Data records
####################
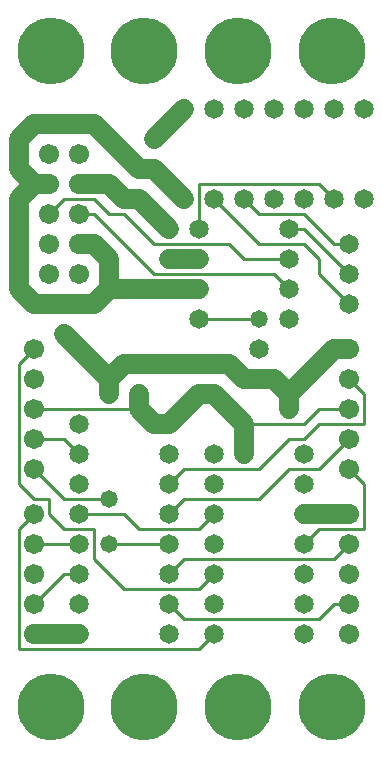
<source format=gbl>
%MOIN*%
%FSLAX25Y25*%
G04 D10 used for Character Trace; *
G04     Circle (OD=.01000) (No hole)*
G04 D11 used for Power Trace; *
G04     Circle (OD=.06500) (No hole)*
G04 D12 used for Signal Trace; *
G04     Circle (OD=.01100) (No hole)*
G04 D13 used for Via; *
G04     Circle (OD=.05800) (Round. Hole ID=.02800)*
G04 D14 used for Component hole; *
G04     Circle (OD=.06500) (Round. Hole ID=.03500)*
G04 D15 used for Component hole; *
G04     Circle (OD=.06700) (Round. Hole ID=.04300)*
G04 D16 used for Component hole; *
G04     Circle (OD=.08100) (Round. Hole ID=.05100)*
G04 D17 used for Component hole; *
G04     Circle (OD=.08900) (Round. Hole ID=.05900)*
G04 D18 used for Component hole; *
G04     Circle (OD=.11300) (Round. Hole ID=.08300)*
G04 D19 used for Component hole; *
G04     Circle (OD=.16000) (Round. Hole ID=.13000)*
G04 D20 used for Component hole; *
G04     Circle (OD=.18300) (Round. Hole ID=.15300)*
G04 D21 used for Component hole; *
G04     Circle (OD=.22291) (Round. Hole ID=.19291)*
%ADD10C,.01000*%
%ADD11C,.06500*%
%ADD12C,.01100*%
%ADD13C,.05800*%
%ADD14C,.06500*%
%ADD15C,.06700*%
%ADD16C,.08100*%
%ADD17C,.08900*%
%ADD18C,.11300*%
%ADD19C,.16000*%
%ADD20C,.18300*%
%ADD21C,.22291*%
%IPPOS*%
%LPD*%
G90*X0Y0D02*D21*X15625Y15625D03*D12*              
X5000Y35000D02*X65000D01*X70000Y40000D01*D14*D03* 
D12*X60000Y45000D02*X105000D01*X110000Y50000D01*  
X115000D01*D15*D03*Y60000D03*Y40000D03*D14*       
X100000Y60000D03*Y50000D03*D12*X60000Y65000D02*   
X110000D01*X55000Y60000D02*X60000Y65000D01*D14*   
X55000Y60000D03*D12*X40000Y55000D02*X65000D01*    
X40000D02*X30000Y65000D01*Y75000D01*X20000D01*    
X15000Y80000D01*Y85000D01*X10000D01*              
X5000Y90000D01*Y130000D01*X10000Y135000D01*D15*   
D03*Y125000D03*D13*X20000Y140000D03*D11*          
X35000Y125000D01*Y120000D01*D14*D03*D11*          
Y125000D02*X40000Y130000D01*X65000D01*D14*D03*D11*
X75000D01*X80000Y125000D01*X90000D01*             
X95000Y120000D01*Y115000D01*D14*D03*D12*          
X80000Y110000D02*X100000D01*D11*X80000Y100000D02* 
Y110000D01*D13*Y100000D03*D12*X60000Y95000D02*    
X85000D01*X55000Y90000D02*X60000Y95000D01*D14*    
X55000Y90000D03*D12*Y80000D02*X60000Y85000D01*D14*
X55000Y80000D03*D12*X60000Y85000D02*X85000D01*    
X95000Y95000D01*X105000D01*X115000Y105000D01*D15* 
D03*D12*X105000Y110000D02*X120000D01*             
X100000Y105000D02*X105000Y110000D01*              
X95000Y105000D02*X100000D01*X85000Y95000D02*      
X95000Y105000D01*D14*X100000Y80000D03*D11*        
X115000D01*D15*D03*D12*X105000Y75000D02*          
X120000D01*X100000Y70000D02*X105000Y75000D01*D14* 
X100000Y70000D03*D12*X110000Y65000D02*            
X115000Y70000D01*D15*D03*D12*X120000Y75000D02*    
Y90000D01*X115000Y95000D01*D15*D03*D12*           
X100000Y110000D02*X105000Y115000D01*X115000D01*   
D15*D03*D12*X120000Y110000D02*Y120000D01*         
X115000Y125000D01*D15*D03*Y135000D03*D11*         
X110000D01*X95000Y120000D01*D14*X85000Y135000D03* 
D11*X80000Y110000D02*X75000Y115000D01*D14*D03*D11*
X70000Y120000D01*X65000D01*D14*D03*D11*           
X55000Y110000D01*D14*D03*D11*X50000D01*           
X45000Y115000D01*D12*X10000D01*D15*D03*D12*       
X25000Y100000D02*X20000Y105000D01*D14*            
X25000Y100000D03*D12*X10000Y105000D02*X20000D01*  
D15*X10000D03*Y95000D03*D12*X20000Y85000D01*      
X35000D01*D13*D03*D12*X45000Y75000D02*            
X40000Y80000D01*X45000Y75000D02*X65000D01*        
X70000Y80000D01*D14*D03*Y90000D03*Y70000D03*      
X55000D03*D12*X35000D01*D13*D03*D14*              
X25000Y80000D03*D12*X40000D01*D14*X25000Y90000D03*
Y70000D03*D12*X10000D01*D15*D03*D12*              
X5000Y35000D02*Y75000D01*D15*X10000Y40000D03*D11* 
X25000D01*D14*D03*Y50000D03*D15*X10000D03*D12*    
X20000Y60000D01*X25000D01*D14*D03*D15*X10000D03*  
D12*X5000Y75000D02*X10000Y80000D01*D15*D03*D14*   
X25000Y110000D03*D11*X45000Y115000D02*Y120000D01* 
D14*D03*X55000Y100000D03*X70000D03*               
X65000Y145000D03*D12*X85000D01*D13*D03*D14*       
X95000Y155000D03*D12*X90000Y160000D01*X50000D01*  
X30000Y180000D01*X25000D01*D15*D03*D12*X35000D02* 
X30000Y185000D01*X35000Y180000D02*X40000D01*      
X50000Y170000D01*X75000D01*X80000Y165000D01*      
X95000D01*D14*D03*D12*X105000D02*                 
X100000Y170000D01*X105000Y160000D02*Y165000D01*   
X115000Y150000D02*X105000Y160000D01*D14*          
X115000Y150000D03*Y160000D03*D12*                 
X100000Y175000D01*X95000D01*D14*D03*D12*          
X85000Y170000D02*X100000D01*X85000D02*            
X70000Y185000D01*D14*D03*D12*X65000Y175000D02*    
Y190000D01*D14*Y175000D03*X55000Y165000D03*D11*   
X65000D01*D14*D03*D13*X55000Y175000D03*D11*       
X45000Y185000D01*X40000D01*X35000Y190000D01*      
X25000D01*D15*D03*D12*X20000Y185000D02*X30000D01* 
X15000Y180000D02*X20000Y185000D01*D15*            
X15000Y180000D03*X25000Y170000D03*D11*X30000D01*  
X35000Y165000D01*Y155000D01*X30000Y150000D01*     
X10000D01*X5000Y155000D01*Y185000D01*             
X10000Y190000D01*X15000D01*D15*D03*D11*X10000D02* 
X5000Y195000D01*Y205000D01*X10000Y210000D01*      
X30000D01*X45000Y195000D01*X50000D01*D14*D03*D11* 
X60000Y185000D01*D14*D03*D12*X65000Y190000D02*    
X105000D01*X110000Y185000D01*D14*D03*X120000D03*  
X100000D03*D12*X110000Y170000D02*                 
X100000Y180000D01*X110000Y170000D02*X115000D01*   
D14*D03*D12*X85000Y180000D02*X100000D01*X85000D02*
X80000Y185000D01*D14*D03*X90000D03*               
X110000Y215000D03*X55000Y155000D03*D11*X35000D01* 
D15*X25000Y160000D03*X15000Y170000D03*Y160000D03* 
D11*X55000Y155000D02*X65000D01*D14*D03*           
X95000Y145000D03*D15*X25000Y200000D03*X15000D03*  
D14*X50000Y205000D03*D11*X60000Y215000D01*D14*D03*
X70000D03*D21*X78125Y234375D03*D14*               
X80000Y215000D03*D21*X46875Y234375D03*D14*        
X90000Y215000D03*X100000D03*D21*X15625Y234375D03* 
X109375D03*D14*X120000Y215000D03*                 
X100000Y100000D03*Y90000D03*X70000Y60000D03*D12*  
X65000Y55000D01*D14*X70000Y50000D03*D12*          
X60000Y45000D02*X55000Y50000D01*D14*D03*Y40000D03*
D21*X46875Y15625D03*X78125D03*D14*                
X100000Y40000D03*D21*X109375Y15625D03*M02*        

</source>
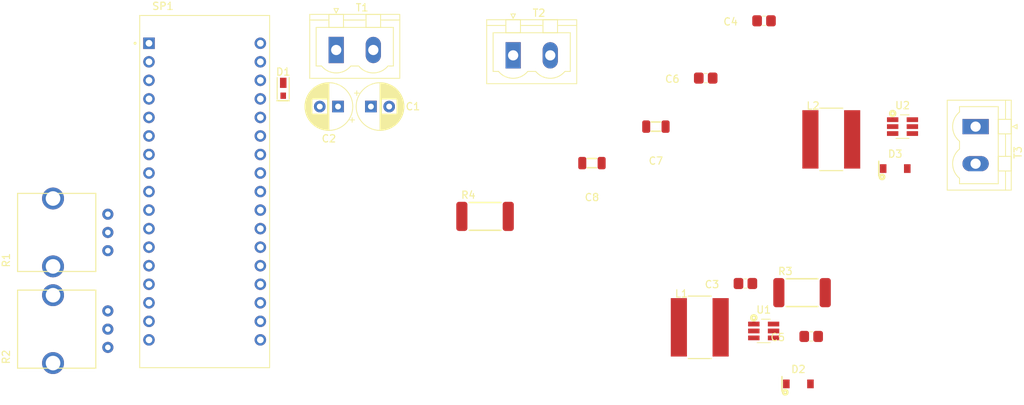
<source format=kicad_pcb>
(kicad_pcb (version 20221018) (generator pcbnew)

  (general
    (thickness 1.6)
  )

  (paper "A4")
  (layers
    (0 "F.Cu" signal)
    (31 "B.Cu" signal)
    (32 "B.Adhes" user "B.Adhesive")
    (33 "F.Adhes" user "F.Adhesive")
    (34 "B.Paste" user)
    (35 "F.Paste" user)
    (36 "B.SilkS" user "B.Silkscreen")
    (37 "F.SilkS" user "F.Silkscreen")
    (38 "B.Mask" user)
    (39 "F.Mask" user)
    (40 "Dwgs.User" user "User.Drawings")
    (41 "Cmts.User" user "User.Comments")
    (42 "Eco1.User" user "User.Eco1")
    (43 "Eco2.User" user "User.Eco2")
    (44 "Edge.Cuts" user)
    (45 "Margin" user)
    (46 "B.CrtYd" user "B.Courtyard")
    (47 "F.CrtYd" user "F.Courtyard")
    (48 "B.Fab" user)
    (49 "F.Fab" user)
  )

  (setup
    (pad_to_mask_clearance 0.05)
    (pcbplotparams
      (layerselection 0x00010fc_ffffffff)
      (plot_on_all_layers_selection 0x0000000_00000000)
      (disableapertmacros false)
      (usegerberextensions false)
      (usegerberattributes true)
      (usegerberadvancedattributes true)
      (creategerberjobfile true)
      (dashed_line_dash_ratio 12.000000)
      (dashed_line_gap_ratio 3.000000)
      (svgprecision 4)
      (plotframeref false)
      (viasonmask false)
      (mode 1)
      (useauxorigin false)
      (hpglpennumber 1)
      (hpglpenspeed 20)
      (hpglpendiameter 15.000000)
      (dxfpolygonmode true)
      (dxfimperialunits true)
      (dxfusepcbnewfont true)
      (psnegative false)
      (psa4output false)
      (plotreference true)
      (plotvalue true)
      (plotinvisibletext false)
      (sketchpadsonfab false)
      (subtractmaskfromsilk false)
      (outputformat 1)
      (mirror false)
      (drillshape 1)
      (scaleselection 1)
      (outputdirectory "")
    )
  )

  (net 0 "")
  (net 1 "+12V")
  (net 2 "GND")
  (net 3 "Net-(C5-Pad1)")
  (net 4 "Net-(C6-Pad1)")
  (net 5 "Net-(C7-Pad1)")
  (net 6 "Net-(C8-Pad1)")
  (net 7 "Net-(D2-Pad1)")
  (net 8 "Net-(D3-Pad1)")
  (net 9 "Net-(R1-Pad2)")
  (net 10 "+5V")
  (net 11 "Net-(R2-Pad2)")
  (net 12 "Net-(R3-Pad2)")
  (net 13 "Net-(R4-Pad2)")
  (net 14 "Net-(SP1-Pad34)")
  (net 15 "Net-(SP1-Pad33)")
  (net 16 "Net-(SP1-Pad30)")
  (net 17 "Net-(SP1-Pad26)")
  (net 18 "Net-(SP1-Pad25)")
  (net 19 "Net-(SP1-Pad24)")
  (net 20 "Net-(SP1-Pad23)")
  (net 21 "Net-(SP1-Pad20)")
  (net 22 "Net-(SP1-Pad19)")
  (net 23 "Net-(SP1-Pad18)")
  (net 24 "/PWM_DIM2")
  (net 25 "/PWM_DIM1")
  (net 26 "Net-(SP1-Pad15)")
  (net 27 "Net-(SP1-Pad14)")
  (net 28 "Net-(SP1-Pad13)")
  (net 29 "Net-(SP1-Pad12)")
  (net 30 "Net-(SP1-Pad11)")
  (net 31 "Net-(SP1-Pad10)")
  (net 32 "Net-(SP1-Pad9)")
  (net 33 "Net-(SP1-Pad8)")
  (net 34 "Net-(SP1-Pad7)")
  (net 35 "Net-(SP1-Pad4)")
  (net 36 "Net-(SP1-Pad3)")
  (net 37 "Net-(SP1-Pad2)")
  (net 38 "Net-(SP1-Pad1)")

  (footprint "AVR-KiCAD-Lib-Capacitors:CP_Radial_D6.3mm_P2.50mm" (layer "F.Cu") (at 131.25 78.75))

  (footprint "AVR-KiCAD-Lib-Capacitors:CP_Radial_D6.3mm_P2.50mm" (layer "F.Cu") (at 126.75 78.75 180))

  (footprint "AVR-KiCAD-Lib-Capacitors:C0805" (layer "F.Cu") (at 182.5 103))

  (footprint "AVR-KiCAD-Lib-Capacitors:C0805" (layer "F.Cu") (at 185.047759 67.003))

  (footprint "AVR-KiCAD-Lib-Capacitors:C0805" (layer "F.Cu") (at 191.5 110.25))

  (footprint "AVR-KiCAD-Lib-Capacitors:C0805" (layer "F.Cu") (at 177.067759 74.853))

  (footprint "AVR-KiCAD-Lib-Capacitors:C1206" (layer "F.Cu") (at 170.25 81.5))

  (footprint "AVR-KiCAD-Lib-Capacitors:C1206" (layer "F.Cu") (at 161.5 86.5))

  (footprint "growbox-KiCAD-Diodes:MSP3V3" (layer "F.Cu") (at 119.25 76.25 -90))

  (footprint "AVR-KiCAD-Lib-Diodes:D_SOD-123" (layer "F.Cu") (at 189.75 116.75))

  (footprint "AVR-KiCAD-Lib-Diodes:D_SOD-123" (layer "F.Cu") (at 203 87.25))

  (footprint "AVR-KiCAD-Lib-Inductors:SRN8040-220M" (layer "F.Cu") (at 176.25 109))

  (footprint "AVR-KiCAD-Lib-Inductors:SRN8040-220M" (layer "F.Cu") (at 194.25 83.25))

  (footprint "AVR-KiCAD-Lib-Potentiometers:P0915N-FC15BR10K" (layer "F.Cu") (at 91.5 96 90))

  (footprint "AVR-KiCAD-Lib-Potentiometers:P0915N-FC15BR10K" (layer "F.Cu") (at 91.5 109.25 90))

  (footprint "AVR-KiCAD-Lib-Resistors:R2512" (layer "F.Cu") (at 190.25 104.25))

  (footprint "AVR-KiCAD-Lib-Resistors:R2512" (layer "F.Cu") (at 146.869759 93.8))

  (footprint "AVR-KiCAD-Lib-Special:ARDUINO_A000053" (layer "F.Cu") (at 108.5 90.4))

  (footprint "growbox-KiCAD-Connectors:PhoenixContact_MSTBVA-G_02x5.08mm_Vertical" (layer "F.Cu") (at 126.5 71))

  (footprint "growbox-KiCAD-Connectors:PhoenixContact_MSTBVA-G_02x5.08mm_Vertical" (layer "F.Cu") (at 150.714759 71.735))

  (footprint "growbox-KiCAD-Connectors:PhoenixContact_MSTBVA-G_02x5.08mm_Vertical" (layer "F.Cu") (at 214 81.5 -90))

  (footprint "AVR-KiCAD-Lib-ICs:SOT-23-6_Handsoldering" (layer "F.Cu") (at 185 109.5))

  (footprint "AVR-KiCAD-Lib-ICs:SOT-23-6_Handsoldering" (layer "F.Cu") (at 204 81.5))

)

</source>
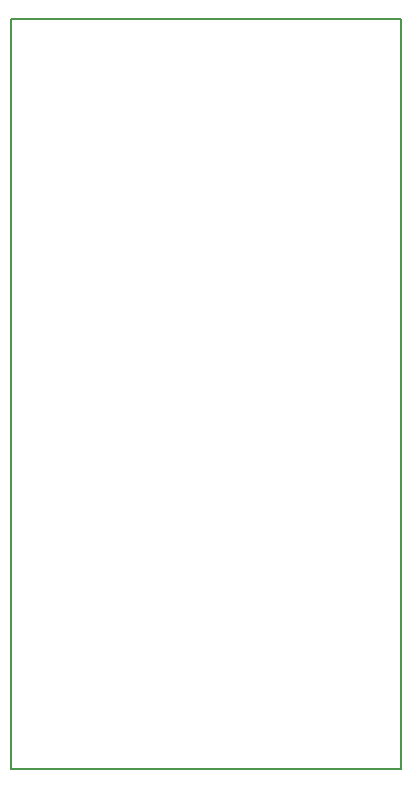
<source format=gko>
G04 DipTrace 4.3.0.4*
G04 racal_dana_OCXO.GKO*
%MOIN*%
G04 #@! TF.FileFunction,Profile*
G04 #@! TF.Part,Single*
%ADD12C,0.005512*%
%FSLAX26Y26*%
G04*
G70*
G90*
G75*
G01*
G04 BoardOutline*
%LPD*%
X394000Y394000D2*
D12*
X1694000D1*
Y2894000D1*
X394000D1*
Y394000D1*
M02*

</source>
####################
**Problem description:** Nothing should appear in the answer except the lines above from the line with "X110000D01*X95000Y120000D01*D14*X85000Y135000D03*" through the line with "X5000Y35000D02*Y75000D01*D15*X10000Y40000D03*D11*", both included, written out exactly.

**Written solution:**
X110000D01*X95000Y120000D01*D14*X85000Y135000D03* 
D11*X80000Y110000D02*X75000Y115000D01*D14*D03*D11*
X70000Y120000D01*X65000D01*D14*D03*D11*           
X55000Y110000D01*D14*D03*D11*X50000D01*           
X45000Y115000D01*D12*X10000D01*D15*D03*D12*       
X25000Y100000D02*X20000Y105000D01*D14*            
X25000Y100000D03*D12*X10000Y105000D02*X20000D01*  
D15*X10000D03*Y95000D03*D12*X20000Y85000D01*      
X35000D01*D13*D03*D12*X45000Y75000D02*            
X40000Y80000D01*X45000Y75000D02*X65000D01*        
X70000Y80000D01*D14*D03*Y90000D03*Y70000D03*      
X55000D03*D12*X35000D01*D13*D03*D14*              
X25000Y80000D03*D12*X40000D01*D14*X25000Y90000D03*
Y70000D03*D12*X10000D01*D15*D03*D12*              
X5000Y35000D02*Y75000D01*D15*X10000Y40000D03*D11* 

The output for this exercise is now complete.